## Work instructions
Images excluded, reproduce each line of the records exactly as it stands.

[Human pose keypoint data]
↓

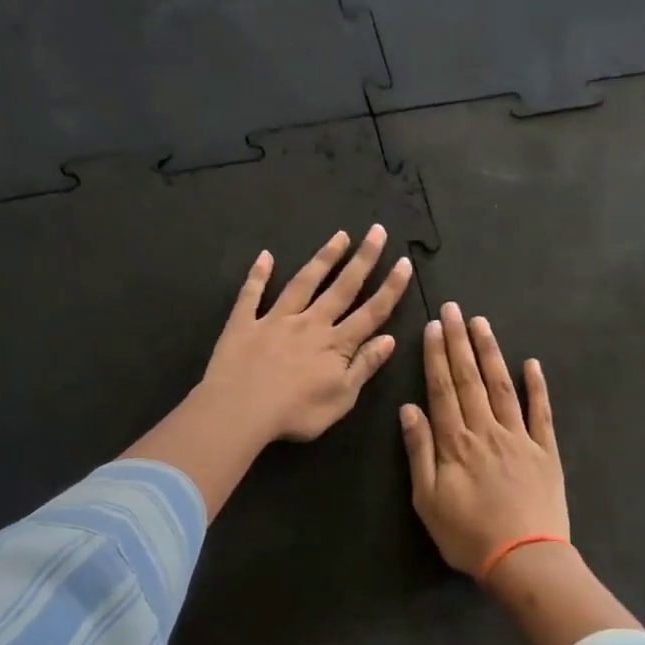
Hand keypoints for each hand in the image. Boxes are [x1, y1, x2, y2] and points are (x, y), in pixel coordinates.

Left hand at [201, 225, 414, 444]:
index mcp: (336, 344)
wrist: (241, 410)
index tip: (404, 262)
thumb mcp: (342, 398)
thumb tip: (389, 339)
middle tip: (377, 231)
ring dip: (323, 258)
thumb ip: (364, 366)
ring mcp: (276, 320)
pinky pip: (252, 294)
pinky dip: (258, 274)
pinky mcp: (244, 323)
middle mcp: (310, 324)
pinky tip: (265, 256)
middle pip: (342, 288)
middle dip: (363, 259)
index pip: (371, 312)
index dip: (390, 288)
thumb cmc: (296, 413)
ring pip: (303, 283)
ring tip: (340, 236)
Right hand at [400, 303, 568, 576]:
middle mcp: (487, 430)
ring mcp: (520, 438)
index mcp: (456, 442)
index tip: (434, 327)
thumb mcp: (428, 500)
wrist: (524, 560)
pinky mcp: (545, 451)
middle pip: (470, 379)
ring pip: (502, 386)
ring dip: (491, 353)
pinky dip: (537, 386)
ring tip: (482, 324)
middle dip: (460, 342)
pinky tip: (531, 363)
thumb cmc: (467, 535)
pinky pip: (541, 412)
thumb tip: (409, 409)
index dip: (437, 356)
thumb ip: (419, 452)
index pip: (443, 389)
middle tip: (454, 309)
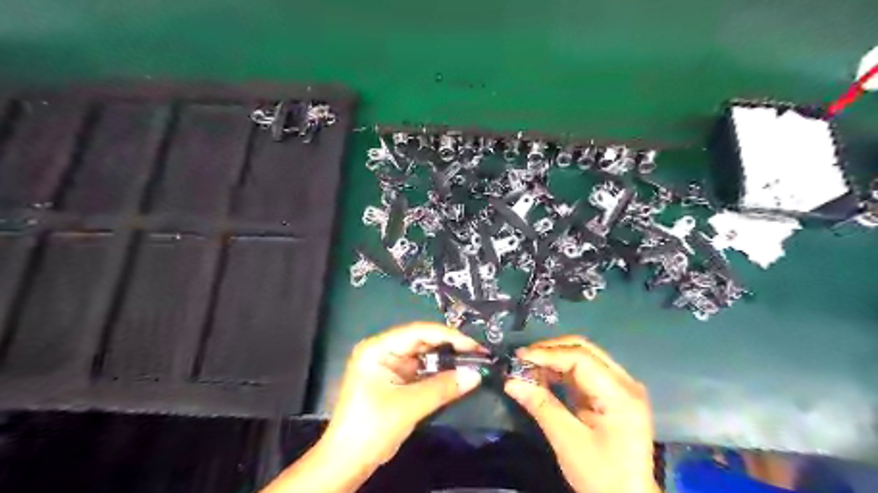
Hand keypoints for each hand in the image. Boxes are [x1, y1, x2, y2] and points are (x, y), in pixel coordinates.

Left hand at [319, 323, 482, 469]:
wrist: (348, 462)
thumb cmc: (371, 428)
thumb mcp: (409, 406)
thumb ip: (443, 388)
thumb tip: (476, 374)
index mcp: (377, 348)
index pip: (417, 332)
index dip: (447, 336)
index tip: (473, 345)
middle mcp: (383, 350)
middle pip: (421, 341)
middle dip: (449, 346)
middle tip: (478, 352)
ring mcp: (389, 365)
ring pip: (424, 355)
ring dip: (446, 359)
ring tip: (473, 360)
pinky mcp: (395, 380)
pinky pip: (421, 370)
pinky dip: (438, 372)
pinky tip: (457, 373)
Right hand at [500, 335, 657, 492]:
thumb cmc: (601, 475)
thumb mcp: (568, 441)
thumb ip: (540, 406)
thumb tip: (510, 381)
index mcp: (620, 394)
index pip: (581, 358)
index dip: (548, 354)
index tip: (520, 357)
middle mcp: (625, 383)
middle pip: (585, 350)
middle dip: (551, 350)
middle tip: (522, 358)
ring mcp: (621, 387)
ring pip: (583, 357)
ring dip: (554, 358)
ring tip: (528, 366)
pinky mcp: (612, 394)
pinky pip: (584, 371)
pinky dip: (561, 370)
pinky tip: (543, 375)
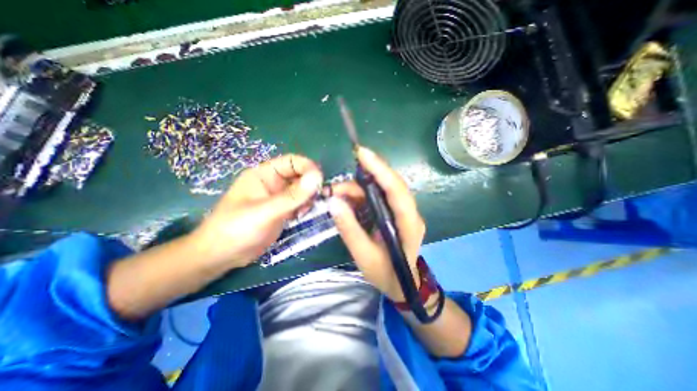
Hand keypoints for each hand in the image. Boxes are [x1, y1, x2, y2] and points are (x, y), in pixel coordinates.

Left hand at [189, 154, 322, 270]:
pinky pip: (299, 203)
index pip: (292, 161)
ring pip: (302, 190)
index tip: (320, 181)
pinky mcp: (282, 210)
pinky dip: (304, 207)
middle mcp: (273, 182)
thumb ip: (293, 196)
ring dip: (308, 198)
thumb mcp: (266, 211)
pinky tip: (299, 216)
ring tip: (303, 211)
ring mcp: (278, 197)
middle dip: (310, 186)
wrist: (221, 256)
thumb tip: (318, 177)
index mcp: (264, 174)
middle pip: (300, 175)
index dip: (308, 167)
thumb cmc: (236, 229)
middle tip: (314, 200)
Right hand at [328, 147, 424, 302]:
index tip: (363, 154)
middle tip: (345, 169)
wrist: (402, 285)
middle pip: (391, 184)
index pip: (397, 191)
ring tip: (336, 192)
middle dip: (369, 172)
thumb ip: (349, 229)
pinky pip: (377, 197)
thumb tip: (334, 201)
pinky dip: (361, 195)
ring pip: (382, 189)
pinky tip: (346, 198)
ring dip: (359, 187)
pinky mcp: (394, 212)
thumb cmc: (385, 274)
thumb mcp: (363, 256)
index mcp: (408, 224)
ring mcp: (403, 211)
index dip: (381, 170)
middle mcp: (409, 213)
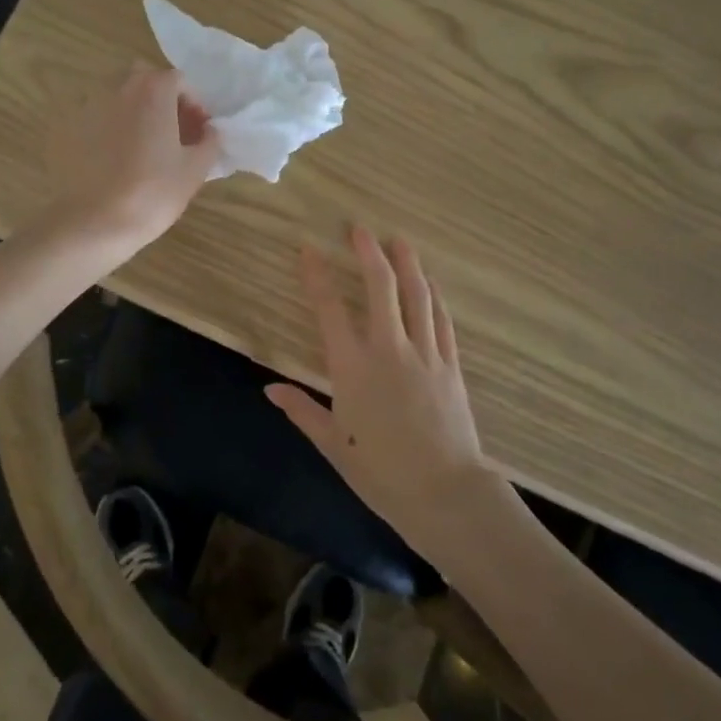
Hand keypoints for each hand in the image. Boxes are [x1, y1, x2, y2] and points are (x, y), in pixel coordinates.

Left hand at [45, 65, 220, 253]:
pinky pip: (100, 119)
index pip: (178, 79)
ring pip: (120, 98)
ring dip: (138, 113)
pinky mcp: (71, 129)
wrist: (96, 221)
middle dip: (163, 100)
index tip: (199, 129)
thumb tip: (210, 131)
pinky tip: (119, 160)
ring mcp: (91, 107)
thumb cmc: (154, 192)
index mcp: (153, 92)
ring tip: (147, 148)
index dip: (193, 102)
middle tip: (175, 133)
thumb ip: (209, 142)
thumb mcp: (195, 169)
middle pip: (146, 81)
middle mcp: (120, 89)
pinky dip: (113, 129)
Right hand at [265, 226, 495, 556]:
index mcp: (353, 368)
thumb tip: (269, 389)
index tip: (308, 248)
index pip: (330, 309)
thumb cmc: (381, 472)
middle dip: (369, 253)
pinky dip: (434, 295)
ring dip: (407, 263)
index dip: (317, 275)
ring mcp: (425, 353)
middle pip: (381, 287)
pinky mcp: (450, 364)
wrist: (444, 492)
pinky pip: (442, 319)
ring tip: (398, 239)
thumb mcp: (333, 445)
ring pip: (417, 295)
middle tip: (359, 228)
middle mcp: (389, 349)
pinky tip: (430, 282)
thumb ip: (302, 411)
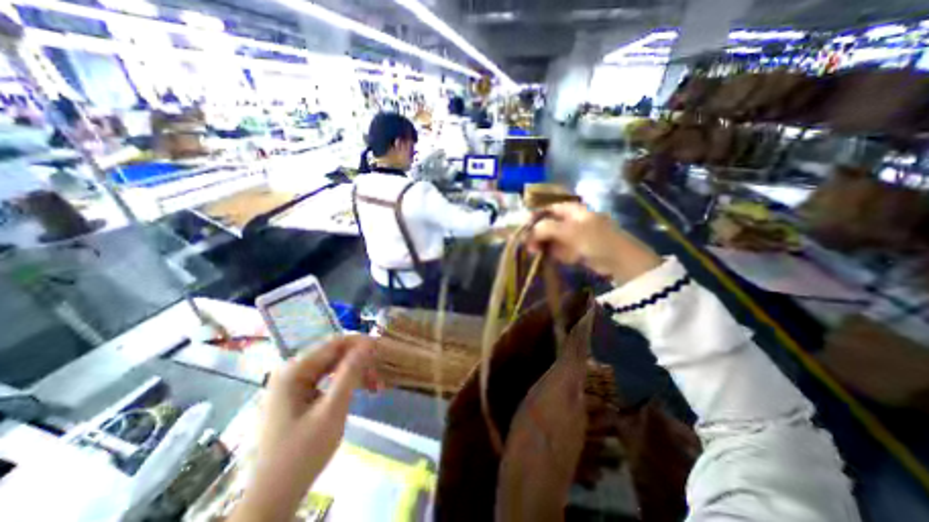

↑

## Response to the task
Hand keypoints for each hand in the image. Boxes are [x1, y1, x2, y2] and points are (x, y), in pixel coordinates.

Left hand at [201, 225, 414, 444]:
index mcp: (336, 344)
wrist: (241, 410)
index tip: (404, 262)
thumb mcp: (342, 398)
thumb tip: (389, 339)
middle tip: (377, 231)
ring dip: (323, 258)
thumb ip: (364, 366)
ring mcp: (276, 320)
pinky pip: (252, 294)
pinky dip: (258, 274)
pinky mcp: (244, 323)
middle mcp: (310, 324)
pinky tip: (265, 256)
middle pip: (342, 288)
middle dip: (363, 259)
index pip: (371, 312)
index dip: (390, 288)
thumb cmc: (296, 413)
ring pip: (303, 283)
ring tip: (340, 236)
Right hand at [400, 303, 568, 576]:
middle mcp: (487, 430)
ring mcp: (520, 438)
index mcp: (456, 442)
index tip: (434, 327)
thumb mcp: (428, 500)
wrist: (524, 560)
pinky mcp: (545, 451)
middle pip: (470, 379)
ring pip: (502, 386)
ring dip: (491, 353)
pinky dip: (537, 386)
ring tip: (482, 324)
middle dip: (460, 342)
pinky tip: (531, 363)
thumb cmc: (467, 535)
pinky pip: (541, 412)
thumb tip: (409, 409)
index dip: (437, 356)
thumb ip: (419, 452)
index pip: (443, 389)
middle tip: (454, 309)
Hand keypoints for each hand in the image. Boxes are [x1, y1, x2, y2] and points are (x, y), in pixel coordinates.

Left hand at [319, 323, 482, 469]:
wrist: (348, 462)
thumb cmc: (371, 428)
thumb mcp: (409, 406)
thumb ip: (443, 388)
thumb tip: (476, 374)
index mcp: (377, 348)
index pip: (417, 332)
index dip: (447, 336)
index tip: (473, 345)
middle mcp: (383, 350)
middle pip: (421, 341)
middle dip: (449, 346)
middle tip: (478, 352)
ring mcp: (389, 365)
ring pip: (424, 355)
ring dip: (446, 359)
ring tip: (473, 360)
pinky mcp: (395, 380)
pinky pip: (421, 370)
pinky dip: (438, 372)
pinky tip: (457, 373)
Right hand at [500, 335, 657, 492]:
thumb cmc: (601, 475)
thumb mcp: (568, 441)
thumb ip: (540, 406)
thumb tip: (510, 381)
index mcp: (620, 394)
index pip: (581, 358)
index dip: (548, 354)
index tip: (520, 357)
middle mcp: (625, 383)
middle pip: (585, 350)
middle dip: (551, 350)
middle tip: (522, 358)
ring mcp: (621, 387)
ring pip: (583, 357)
ring dip: (554, 358)
ring tip: (528, 366)
pinky mcp: (612, 394)
pinky pip: (584, 371)
pinky dip: (561, 370)
pinky tip: (543, 375)
Hand keypoints for each hand in the image. Boxes are [x1, y1, x2, y2] and points are (x, y), in pixel coordinates.

Left hand at [189, 154, 322, 270]:
pinky pip: (299, 203)
index pip: (292, 161)
ring pip: (302, 190)
index tip: (320, 181)
pinky mcp: (282, 210)
pinky dip: (304, 207)
middle mcp: (273, 182)
thumb ip: (293, 196)
ring dip: (308, 198)
thumb mcp: (266, 211)
pinky tip: (299, 216)
ring tip: (303, 211)
ring mcp: (278, 197)
middle dip: (310, 186)
wrist: (221, 256)
thumb tip: (318, 177)
index mcp: (264, 174)
middle pip: (300, 175)
index dip: (308, 167)
thumb cmc: (236, 229)
middle tip: (314, 200)
Right hand at [328, 147, 424, 302]:
index tip: (363, 154)
middle tip: (345, 169)
wrist: (402, 285)
middle pip: (391, 184)
index pip: (397, 191)
ring tip: (336, 192)
middle dip: (369, 172)
thumb ip: (349, 229)
pinky pip: (377, 197)
thumb tip: (334, 201)
pinky dip: (361, 195)
ring pip: (382, 189)
pinky tip: (346, 198)
ring dip: (359, 187)
pinky mcp: (394, 212)
thumb cmc: (385, 274)
thumb mcp: (363, 256)
index mcp: (408, 224)
ring mcp: (403, 211)
index dip: (381, 170)
middle mcp: (409, 213)
Hand keypoints for each hand in the image. Boxes are [x1, y1, x2, y2] and points are (x, y), in pixel coordinates.

Left hand at [45, 65, 220, 253]:
pinky pip: (100, 119)
index pip: (178, 79)
ring pip: (120, 98)
ring dip: (138, 113)
pinky mcp: (71, 129)
wrist: (96, 221)
middle dip: (163, 100)
index tip: (199, 129)
thumb tip: (210, 131)
pinky tip: (119, 160)
ring mcp: (91, 107)
thumb cmc: (154, 192)
index mcp: (153, 92)
ring tip: (147, 148)
index dip: (193, 102)
middle tip: (175, 133)
thumb ip: (209, 142)
thumb mcp: (195, 169)
middle pip: (146, 81)
middle mcp: (120, 89)
pinky dip: (113, 129)
Right hand at [265, 226, 495, 556]:
index mcp: (353, 368)
thumb tip: (269, 389)
index tip: (308, 248)
index pip: (330, 309)
thumb cmc: (381, 472)
middle dip: (369, 253)
pinky dip: (434, 295)
ring dip: (407, 263)
index dip: (317, 275)
ring mcp: (425, 353)
middle pip: (381, 287)
pinky mcp: (450, 364)
wrist: (444, 492)
pinky pip: (442, 319)
ring tip: (398, 239)
thumb mcp: (333, 445)
ring pip: (417, 295)
middle tip: (359, 228)
middle mcp: (389, 349)
pinky tip: (430, 282)
thumb ip: (302, 411)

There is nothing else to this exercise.